The third most important campaign would be the series of battles that began with Chickamauga (Sept. 19-21, 1863), ran through Chattanooga (Nov. 23-25, 1863), and went on to the Battles for Atlanta (summer of '64) and Sherman's March through Georgia and the capture of Savannah at Christmas 1864.
This entire campaign was exactly what Gen. Scott had in mind when he proposed Anaconda: Divide the Confederacy into segments and isolate each one. It had already been done in July 1863, when Vicksburg surrendered, and in effect the Confederacy was split on the north-south axis.

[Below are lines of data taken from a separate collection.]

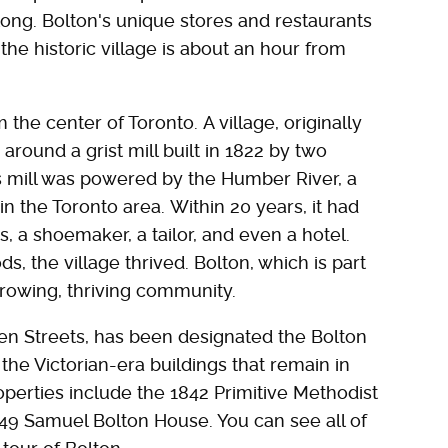
long. Bolton's unique stores and restaurants
, the historic village is about an hour from
 the center of Toronto. A village, originally
around a grist mill built in 1822 by two
s mill was powered by the Humber River, a
in the Toronto area. Within 20 years, it had
 a shoemaker, a tailor, and even a hotel.
ds, the village thrived. Bolton, which is part
growing, thriving community.
n Streets, has been designated the Bolton
 the Victorian-era buildings that remain in
properties include the 1842 Primitive Methodist
849 Samuel Bolton House. You can see all of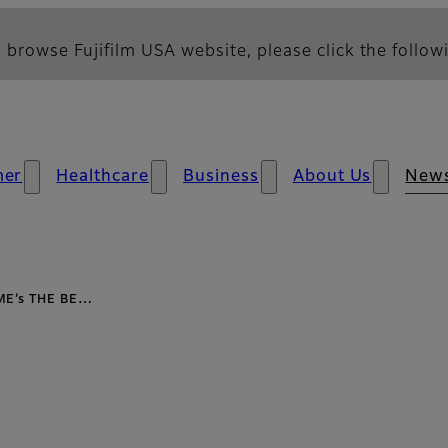
 browse Fujifilm USA website, please click the followi
mer
Healthcare
Business
About Us
New
IME’s THE BE…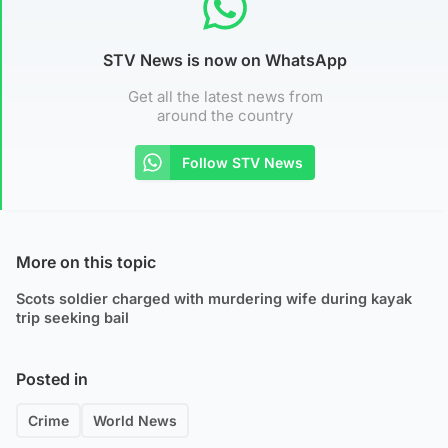
STV News is now on WhatsApp
Get all the latest news from
around the country
Follow STV News
More on this topic
Scots soldier charged with murdering wife during kayak
trip seeking bail
Posted in
Crime
World News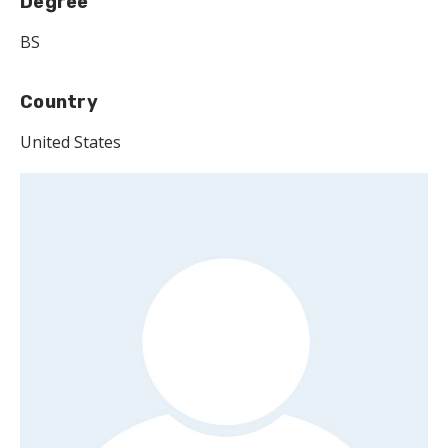
Degree
BS
Country
United States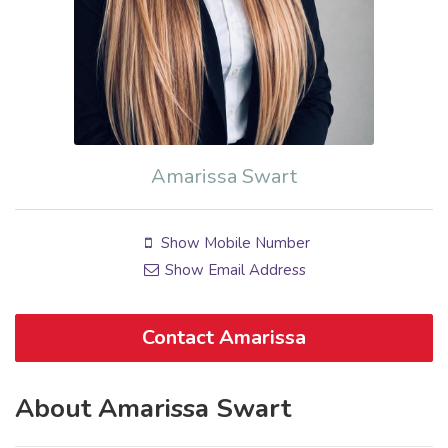
Amarissa Swart
Show Mobile Number
Show Email Address
Contact Amarissa
About Amarissa Swart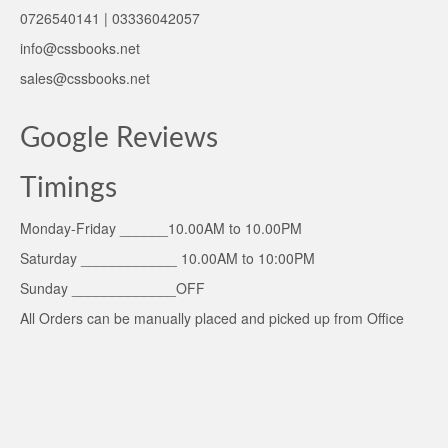
0726540141 | 03336042057
info@cssbooks.net
sales@cssbooks.net
Google Reviews
Timings
Monday-Friday ______10.00AM to 10.00PM
Saturday ____________ 10.00AM to 10:00PM
Sunday _____________OFF
All Orders can be manually placed and picked up from Office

In late 1863, and extending into Christmas 1864, the Chickamauga to Savannah Campaign split the South again, this time on an east-west axis. What had been in 1861 a huge 750,000-square-
mile geographic colossus, stretching from the Atlantic to the far reaches of Texas, was by the end of 1864 three separate and isolated islands: There was the area west of the Mississippi; then, the deep South, including Alabama, the southern part of Georgia and Florida; and finally, the North Carolina-Virgin ia pocket.